「もっと早く気づけばよかった」

 おばあちゃんのベッドのそばに行く。
 いつの間にか増えているシワ、腕には点滴のあとが内出血を作っている。

「おばあちゃん、私が死んだこと知っているのかな……」
「いや、知らない」

 クロの声に視界が潤んだ。

「おばあちゃん、知ったらきっと悲しむよね。かわいそう……」

 熱い涙が頬を伝った。
 おばあちゃんだけじゃない、私の死により、たくさんの人を悲しませてしまった。
 みんなの気持ちを考えるほどに涙はどんどんあふれてくる。

「なあ、七海」
「……うん」
「前に〝本当の涙〟の話をしたのを覚えているか?」
「ああ、有希子さんの未練解消のときだよね?」

 涙を拭いながら答えると、クロはそうだというふうにうなずいた。

「お前はまだ本当の涙を知らない」
「こんなに悲しいのに?」

 洟をすすって尋ねた。本当の涙ってなんだろう?

「でも、前までは全然泣けなかったんだよ。未練探しをはじめてからは一生分泣いた気がしているのに」

 ずっと泣けない自分がいた。最近は悲しいことばかりで、勝手に涙が出るようになっている。
 そんな自分に少しホッとしていたのに、「違う」とクロはまた否定した。

「七海は、誰かのために泣いているだけだ。愛梨や侑弥、そしてこの人のことが心配で泣いている。本当の涙というのは、自分のために泣くことだ」
「自分のために……?」

 言われて気づく。
 この一カ月半、泣くときはいつも目の前にいる人の気持ちに同化していた。

「人のために泣けることはすばらしいことだ。
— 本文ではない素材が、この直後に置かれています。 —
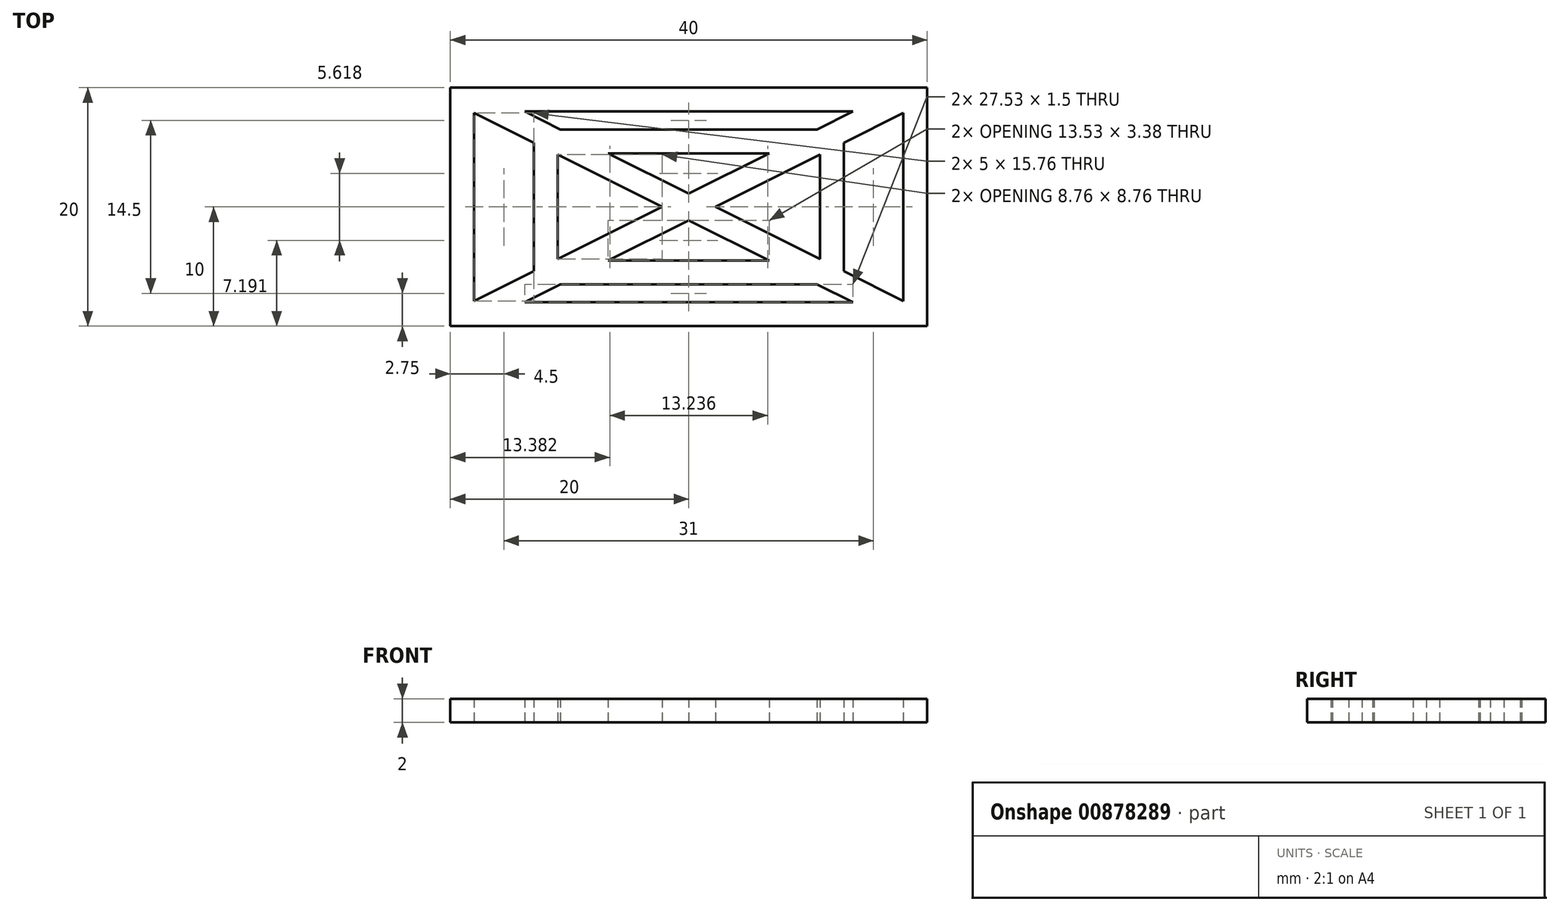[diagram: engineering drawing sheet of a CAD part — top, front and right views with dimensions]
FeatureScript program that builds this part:
annotation { "Feature Type Name" : "Feature", "Feature Type Description" : "" }
export const myFeature = defineFeature(function(context is Context, id is Id, definition is map)
    precondition{}
    {
        {
            assignVariable(context, id + "F0", {"name" : "dz_height", "anyValue" : 2 * mm});
        }
        {
            var Q0;
            Q0=qCreatedBy(makeId("Top.planeOp"),FACE);
            var sketch = newSketch(context, id + "F1", { "sketchPlane" : qUnion([Q0])});
            skLineSegment(sketch, "E0.bottom", {"start": v(-20, 10) * mm, "end": v(20, 10) * mm});
            skLineSegment(sketch, "E0.top", {"start": v(-20, -10) * mm, "end": v(20, -10) * mm});
            skLineSegment(sketch, "E0.left", {"start": v(-20, 10) * mm, "end": v(-20, -10) * mm});
            skLineSegment(sketch, "E0.right", {"start": v(20, 10) * mm, "end": v(20, -10) * mm});
            skLineSegment(sketch, "E1", {"start": v(0, 8) * mm, "end": v(0, -8) * mm, "construction": true});
            skLineSegment(sketch, "E2", {"start": v(-20, 10) * mm, "end": v(20, -10) * mm, "construction": true});
            skLineSegment(sketch, "E3", {"start": v(-20, -10) * mm, "end": v(20, 10) * mm, "construction": true});
            skLineSegment(sketch, "E4.bottom", {"start": v(-18, 8) * mm, "end": v(18, 8) * mm});
            skLineSegment(sketch, "E4.top", {"start": v(-18, -8) * mm, "end": v(18, -8) * mm});
            skLineSegment(sketch, "E4.left", {"start": v(-18, 8) * mm, "end": v(-18, -8) * mm});
            skLineSegment(sketch, "E4.right", {"start": v(18, 8) * mm, "end": v(18, -8) * mm});
            skLineSegment(sketch, "E5.bottom", {"start": v(-13, 6.5) * mm, "end": v(13, 6.5) * mm});
            skLineSegment(sketch, "E5.top", {"start": v(-13, -6.5) * mm, "end": v(13, -6.5) * mm});
            skLineSegment(sketch, "E5.left", {"start": v(-13, 6.5) * mm, "end": v(-13, -6.5) * mm});
            skLineSegment(sketch, "E5.right", {"start": v(13, 6.5) * mm, "end": v(13, -6.5) * mm});
            skLineSegment(sketch, "E6.bottom", {"start": v(-11, 4.5) * mm, "end": v(11, 4.5) * mm});
            skLineSegment(sketch, "E6.top", {"start": v(-11, -4.5) * mm, "end": v(11, -4.5) * mm});
            skLineSegment(sketch, "E6.left", {"start": v(-11, 4.5) * mm, "end": v(-11, -4.5) * mm});
            skLineSegment(sketch, "E6.right", {"start": v(11, 4.5) * mm, "end": v(11, -4.5) * mm});
            skLineSegment(sketch, "E7", {"start": v(-17.76, 10) * mm, "end": v(20, -8.88) * mm});
            skLineSegment(sketch, "E8", {"start": v(-20, 8.88) * mm, "end": v(17.76, -10) * mm});
            skLineSegment(sketch, "E9", {"start": v(-20, -8.88) * mm, "end": v(17.76, 10) * mm});
            skLineSegment(sketch, "E10", {"start": v(-17.76, -10) * mm, "end": v(20, 8.88) * mm});
            skLineSegment(sketch, "E11", {"start": v(6.76, 4.5) * mm, "end": v(7.66, 2.71) * mm, "construction": true});
            skPoint(sketch, "E12", {"position": v(7.21, 3.6) * mm});
            skLineSegment(sketch, "E13", {"start": v(7.66, -2.71) * mm, "end": v(6.76, -4.5) * mm, "construction": true});
            skPoint(sketch, "E14", {"position": v(7.21, -3.6) * mm});
            skPoint(sketch, "E15", {"position": v(0, 8) * mm});
            skPoint(sketch, "E16", {"position": v(0, -8) * mm});
            skPoint(sketch, "E17", {"position": v(0, 0) * mm});
            skLineSegment(sketch, "E18", {"start": v(0, 4.5) * mm, "end": v(0, -4.5) * mm, "construction": true});
            skLineSegment(sketch, "E19", {"start": v(-11, 0) * mm, "end": v(11, 0) * mm, "construction": true});
            skSolve(sketch);
        }
        {
            var Q0;
            {var subQ0=sQuery(id+"F1.wireOp",EDGE,"E7");var subQ1=sQuery(id+"F1.wireOp",EDGE,"E0.bottom");var subQ2=makeQuery(id+"F1.imprint","INTERSECT",VERTEX,{"derivedFrom":[subQ1,subQ0]});Q0=makeQuery(id+"F1.imprint","IMPRINT",FACE,{"disambiguationData":[TD([[makeQuery(id+"F1.imprint","IMPRINT",EDGE,{"disambiguationData":[TD([[subQ2,-1.0]])],"derivedFrom":subQ1}),-1.0]])]});}
            var Q1;
            {var subQ0=sQuery(id+"F1.wireOp",EDGE,"E7");var subQ1=sQuery(id+"F1.wireOp",EDGE,"E5.bottom");var subQ2=makeQuery(id+"F1.imprint","INTERSECT",VERTEX,{"derivedFrom":[subQ1,subQ0]});Q1=makeQuery(id+"F1.imprint","IMPRINT",FACE,{"disambiguationData":[TD([[makeQuery(id+"F1.imprint","IMPRINT",EDGE,{"disambiguationData":[TD([[subQ2,-1.0]])],"derivedFrom":subQ1}),-1.0]])]});}
            var Q2;
            {var subQ0=sQuery(id+"F1.wireOp",EDGE,"E8");var subQ1=sQuery(id+"F1.wireOp",EDGE,"E0.left");var subQ2=makeQuery(id+"F1.imprint","INTERSECT",VERTEX,{"derivedFrom":[subQ1,subQ0]});Q2=makeQuery(id+"F1.imprint","IMPRINT",FACE,{"disambiguationData":[TD([[makeQuery(id+"F1.imprint","IMPRINT",EDGE,{"disambiguationData":[TD([[subQ2,-1.0]])],"derivedFrom":subQ1}),1.0]])]});}
            var Q3;
            {var subQ0=sQuery(id+"F1.wireOp",EDGE,"E8");var subQ1=sQuery(id+"F1.wireOp",EDGE,"E5.left");var subQ2=makeQuery(id+"F1.imprint","INTERSECT",VERTEX,{"derivedFrom":[subQ1,subQ0]});Q3=makeQuery(id+"F1.imprint","IMPRINT",FACE,{"disambiguationData":[TD([[makeQuery(id+"F1.imprint","IMPRINT",EDGE,{"disambiguationData":[TD([[subQ2,-1.0]])],"derivedFrom":subQ1}),1.0]])]});}
            var Q4;
            {var subQ5=sQuery(id+"F1.wireOp",EDGE,"E6.left");var subQ6=sQuery(id+"F1.wireOp",EDGE,"E6.top");var subQ7=makeQuery(id+"F1.imprint","INTERSECT",VERTEX,{"derivedFrom":[subQ6,subQ5]});Q4=makeQuery(id+"F1.imprint","IMPRINT",FACE,{"disambiguationData":[TD([[makeQuery(id+"F1.imprint","IMPRINT",EDGE,{"disambiguationData":[TD([[subQ7,-1.0]])],"derivedFrom":subQ6}),1.0]])]});}
            var Q5;
            {var subQ0=sQuery(id+"F1.wireOp",EDGE,"E7");var subQ1=sQuery(id+"F1.wireOp",EDGE,"E0.right");var subQ2=makeQuery(id+"F1.imprint","INTERSECT",VERTEX,{"derivedFrom":[subQ1,subQ0]});Q5=makeQuery(id+"F1.imprint","IMPRINT",FACE,{"disambiguationData":[TD([[makeQuery(id+"F1.imprint","IMPRINT",EDGE,{"disambiguationData":[TD([[subQ2,1.0]])],"derivedFrom":subQ1}),-1.0]])]});}
            var Q6;
            {var subQ1=sQuery(id+"F1.wireOp",EDGE,"E6.right");var subQ6=sQuery(id+"F1.wireOp",EDGE,"E6.top");var subQ9=makeQuery(id+"F1.imprint","INTERSECT",VERTEX,{"derivedFrom":[subQ6,subQ1]});Q6=makeQuery(id+"F1.imprint","IMPRINT",FACE,{"disambiguationData":[TD([[makeQuery(id+"F1.imprint","IMPRINT",EDGE,{"disambiguationData":[TD([[subQ9,1.0]])],"derivedFrom":subQ6}),1.0]])]});}
            var Q7;
            {var subQ1=sQuery(id+"F1.wireOp",EDGE,"E6.bottom");var subQ5=sQuery(id+"F1.wireOp",EDGE,"E6.right");var subQ6=makeQuery(id+"F1.imprint","INTERSECT",VERTEX,{"derivedFrom":[subQ1,subQ5]});Q7=makeQuery(id+"F1.imprint","IMPRINT",FACE,{"disambiguationData":[TD([[makeQuery(id+"F1.imprint","IMPRINT",EDGE,{"disambiguationData":[TD([[subQ6,1.0]])],"derivedFrom":subQ1}),-1.0]])]});}
            var Q8;
            {var subQ7=sQuery(id+"F1.wireOp",EDGE,"E0.left");var subQ8=sQuery(id+"F1.wireOp",EDGE,"E0.bottom");var subQ9=makeQuery(id+"F1.imprint","INTERSECT",VERTEX,{"derivedFrom":[subQ8,subQ7]});Q8=makeQuery(id+"F1.imprint","IMPRINT",FACE,{"disambiguationData":[TD([[makeQuery(id+"F1.imprint","IMPRINT",EDGE,{"disambiguationData":[TD([[subQ9,-1.0]])],"derivedFrom":subQ8}),-1.0]])]});}
            var Q9;
            {var subQ7=sQuery(id+"F1.wireOp",EDGE,"E4.left");var subQ8=sQuery(id+"F1.wireOp",EDGE,"E4.bottom");var subQ9=makeQuery(id+"F1.imprint","INTERSECT",VERTEX,{"derivedFrom":[subQ8,subQ7]});Q9=makeQuery(id+"F1.imprint","IMPRINT",FACE,{"disambiguationData":[TD([[makeQuery(id+"F1.imprint","IMPRINT",EDGE,{"disambiguationData":[TD([[subQ9,-1.0]])],"derivedFrom":subQ8}),-1.0]])]});}
            var Q10;
            {var subQ7=sQuery(id+"F1.wireOp",EDGE,"E5.left");var subQ8=sQuery(id+"F1.wireOp",EDGE,"E5.bottom");var subQ9=makeQuery(id+"F1.imprint","INTERSECT",VERTEX,{"derivedFrom":[subQ8,subQ7]});Q10=makeQuery(id+"F1.imprint","IMPRINT",FACE,{"disambiguationData":[TD([[makeQuery(id+"F1.imprint","IMPRINT",EDGE,{"disambiguationData":[TD([[subQ9,-1.0]])],"derivedFrom":subQ8}),-1.0]])]});}
            var Q11;
            {var subQ7=sQuery(id+"F1.wireOp",EDGE,"E0.right");var subQ8=sQuery(id+"F1.wireOp",EDGE,"E0.bottom");var subQ9=makeQuery(id+"F1.imprint","INTERSECT",VERTEX,{"derivedFrom":[subQ8,subQ7]});Q11=makeQuery(id+"F1.imprint","IMPRINT",FACE,{"disambiguationData":[TD([[makeQuery(id+"F1.imprint","IMPRINT",EDGE,{"disambiguationData":[TD([[subQ9,1.0]])],"derivedFrom":subQ8}),-1.0]])]});}
            var Q12;
            {var subQ7=sQuery(id+"F1.wireOp",EDGE,"E4.right");var subQ8=sQuery(id+"F1.wireOp",EDGE,"E4.bottom");var subQ9=makeQuery(id+"F1.imprint","INTERSECT",VERTEX,{"derivedFrom":[subQ8,subQ7]});Q12=makeQuery(id+"F1.imprint","IMPRINT",FACE,{"disambiguationData":[TD([[makeQuery(id+"F1.imprint","IMPRINT",EDGE,{"disambiguationData":[TD([[subQ9,1.0]])],"derivedFrom":subQ8}),-1.0]])]});}
            var Q13;
            {var subQ7=sQuery(id+"F1.wireOp",EDGE,"E5.right");var subQ8=sQuery(id+"F1.wireOp",EDGE,"E5.bottom");var subQ9=makeQuery(id+"F1.imprint","INTERSECT",VERTEX,{"derivedFrom":[subQ8,subQ7]});Q13=makeQuery(id+"F1.imprint","IMPRINT",FACE,{"disambiguationData":[TD([[makeQuery(id+"F1.imprint","IMPRINT",EDGE,{"disambiguationData":[TD([[subQ9,1.0]])],"derivedFrom":subQ8}),-1.0]])]});}
            var Q14;
            {var subQ0=sQuery(id+"F1.wireOp",EDGE,"E9");var subQ1=sQuery(id+"F1.wireOp",EDGE,"E7");var subQ2=makeQuery(id+"F1.imprint","INTERSECT",VERTEX,{"derivedFrom":[subQ1,subQ0]});Q14=makeQuery(id+"F1.imprint","IMPRINT",FACE,{"disambiguationData":[TD([[makeQuery(id+"F1.imprint","IMPRINT",EDGE,{"disambiguationData":[TD([[subQ2,-1.0]])],"derivedFrom":subQ1}),-1.0]])]});}
            var Q15;
            {var subQ1=sQuery(id+"F1.wireOp",EDGE,"E6.left");var subQ5=sQuery(id+"F1.wireOp",EDGE,"E6.bottom");var subQ6=makeQuery(id+"F1.imprint","INTERSECT",VERTEX,{"derivedFrom":[subQ5,subQ1]});Q15=makeQuery(id+"F1.imprint","IMPRINT",FACE,{"disambiguationData":[TD([[makeQuery(id+"F1.imprint","IMPRINT",EDGE,{"disambiguationData":[TD([[subQ6,-1.0]])],"derivedFrom":subQ5}),-1.0]])]});}
            var Q16;
            {var subQ6=sQuery(id+"F1.wireOp",EDGE,"E5.top");var subQ9=sQuery(id+"F1.wireOp",EDGE,"E5.left");var subQ10=makeQuery(id+"F1.imprint","INTERSECT",VERTEX,{"derivedFrom":[subQ6,subQ9]});Q16=makeQuery(id+"F1.imprint","IMPRINT",FACE,{"disambiguationData":[TD([[makeQuery(id+"F1.imprint","IMPRINT",EDGE,{"disambiguationData":[TD([[subQ10,-1.0]])],"derivedFrom":subQ6}),1.0]])]});}
            var Q17;
            {var subQ6=sQuery(id+"F1.wireOp",EDGE,"E4.top");var subQ9=sQuery(id+"F1.wireOp",EDGE,"E4.left");var subQ10=makeQuery(id+"F1.imprint","INTERSECT",VERTEX,{"derivedFrom":[subQ6,subQ9]});Q17=makeQuery(id+"F1.imprint","IMPRINT",FACE,{"disambiguationData":[TD([[makeQuery(id+"F1.imprint","IMPRINT",EDGE,{"disambiguationData":[TD([[subQ10,-1.0]])],"derivedFrom":subQ6}),1.0]])]});}
            var Q18;
            {var subQ6=sQuery(id+"F1.wireOp",EDGE,"E0.top");var subQ9=sQuery(id+"F1.wireOp",EDGE,"E0.left");var subQ10=makeQuery(id+"F1.imprint","INTERSECT",VERTEX,{"derivedFrom":[subQ6,subQ9]});Q18=makeQuery(id+"F1.imprint","IMPRINT",FACE,{"disambiguationData":[TD([[makeQuery(id+"F1.imprint","IMPRINT",EDGE,{"disambiguationData":[TD([[subQ10,-1.0]])],"derivedFrom":subQ6}),1.0]])]});}
            var Q19;
            {var subQ0=sQuery(id+"F1.wireOp",EDGE,"E8");var subQ1=sQuery(id+"F1.wireOp",EDGE,"E0.top");var subQ2=makeQuery(id+"F1.imprint","INTERSECT",VERTEX,{"derivedFrom":[subQ1,subQ0]});Q19=makeQuery(id+"F1.imprint","IMPRINT",FACE,{"disambiguationData":[TD([[makeQuery(id+"F1.imprint","IMPRINT",EDGE,{"disambiguationData":[TD([[subQ2,1.0]])],"derivedFrom":subQ1}),1.0]])]});}
            var Q20;
            {var subQ5=sQuery(id+"F1.wireOp",EDGE,"E0.right");var subQ9=sQuery(id+"F1.wireOp",EDGE,"E0.top");var subQ10=makeQuery(id+"F1.imprint","INTERSECT",VERTEX,{"derivedFrom":[subQ9,subQ5]});Q20=makeQuery(id+"F1.imprint","IMPRINT",FACE,{"disambiguationData":[TD([[makeQuery(id+"F1.imprint","IMPRINT",EDGE,{"disambiguationData":[TD([[subQ10,1.0]])],"derivedFrom":subQ9}),1.0]])]});}
            var Q21;
            {var subQ7=sQuery(id+"F1.wireOp",EDGE,"E4.right");var subQ8=sQuery(id+"F1.wireOp",EDGE,"E4.top");var subQ9=makeQuery(id+"F1.imprint","INTERSECT",VERTEX,{"derivedFrom":[subQ8,subQ7]});Q21=makeQuery(id+"F1.imprint","IMPRINT",FACE,{"disambiguationData":[TD([[makeQuery(id+"F1.imprint","IMPRINT",EDGE,{"disambiguationData":[TD([[subQ9,1.0]])],"derivedFrom":subQ8}),1.0]])]});}
            var Q22;
            {var subQ7=sQuery(id+"F1.wireOp",EDGE,"E5.top");var subQ9=sQuery(id+"F1.wireOp",EDGE,"E5.right");var subQ10=makeQuery(id+"F1.imprint","INTERSECT",VERTEX,{"derivedFrom":[subQ7,subQ9]});Q22=makeQuery(id+"F1.imprint","IMPRINT",FACE,{"disambiguationData":[TD([[makeQuery(id+"F1.imprint","IMPRINT",EDGE,{"disambiguationData":[TD([[subQ10,1.0]])],"derivedFrom":subQ7}),1.0]])]});}
            var Q23;
            {var subQ0=sQuery(id+"F1.wireOp",EDGE,"E10");var subQ1=sQuery(id+"F1.wireOp",EDGE,"E5.top");var subQ2=makeQuery(id+"F1.imprint","INTERSECT",VERTEX,{"derivedFrom":[subQ1,subQ0]});Q23=makeQuery(id+"F1.imprint","IMPRINT",FACE,{"disambiguationData":[TD([[makeQuery(id+"F1.imprint","IMPRINT",EDGE,{"disambiguationData":[TD([[subQ2,-1.0]])],"derivedFrom":subQ1}),1.0]])]});}
            var Q24;
            {var subQ0=sQuery(id+"F1.wireOp",EDGE,"E10");var subQ1=sQuery(id+"F1.wireOp",EDGE,"E5.right");var subQ2=makeQuery(id+"F1.imprint","INTERSECT",VERTEX,{"derivedFrom":[subQ1,subQ0]});Q24=makeQuery(id+"F1.imprint","IMPRINT",FACE,{"disambiguationData":[TD([[makeQuery(id+"F1.imprint","IMPRINT",EDGE,{"disambiguationData":[TD([[subQ2,-1.0]])],"derivedFrom":subQ1}),-1.0]])]});}
            extrude(context, id + "F2", {"entities" : qUnion([Q0, Q1, Q2, Q3, Q4, Q5, Q6, Q7, Q8, Q9, Q10, Q11, Q12, Q13, Q14, Q15, Q16, Q17, Q18, Q19, Q20, Q21, Q22, Q23, Q24]), "depth" : getVariable(context, 'dz_height'), "offsetDistance" : 25 * mm});
        }
    });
だけど、もっと自分のために泣けるようになれ。それが、本当の未練を見つける手がかりになるはずだ」

 不思議だった。クロの言葉にすんなり納得している自分がいた。
 自分のために泣くなんて考えたこともなかった。

「クロ、ありがとう。少しだけスッキリした気がする」
「な……。別に、たいしたことは言っていない」

 口に拳を当ててそっぽを向いたクロが、
「ちゃんとお別れをしろ」
 そう言って、足早に部屋を出ていった。

 照れているのかな……。
 クロは自分で感情がない、なんて言っていたけれど、本当はやさしい人だと思った。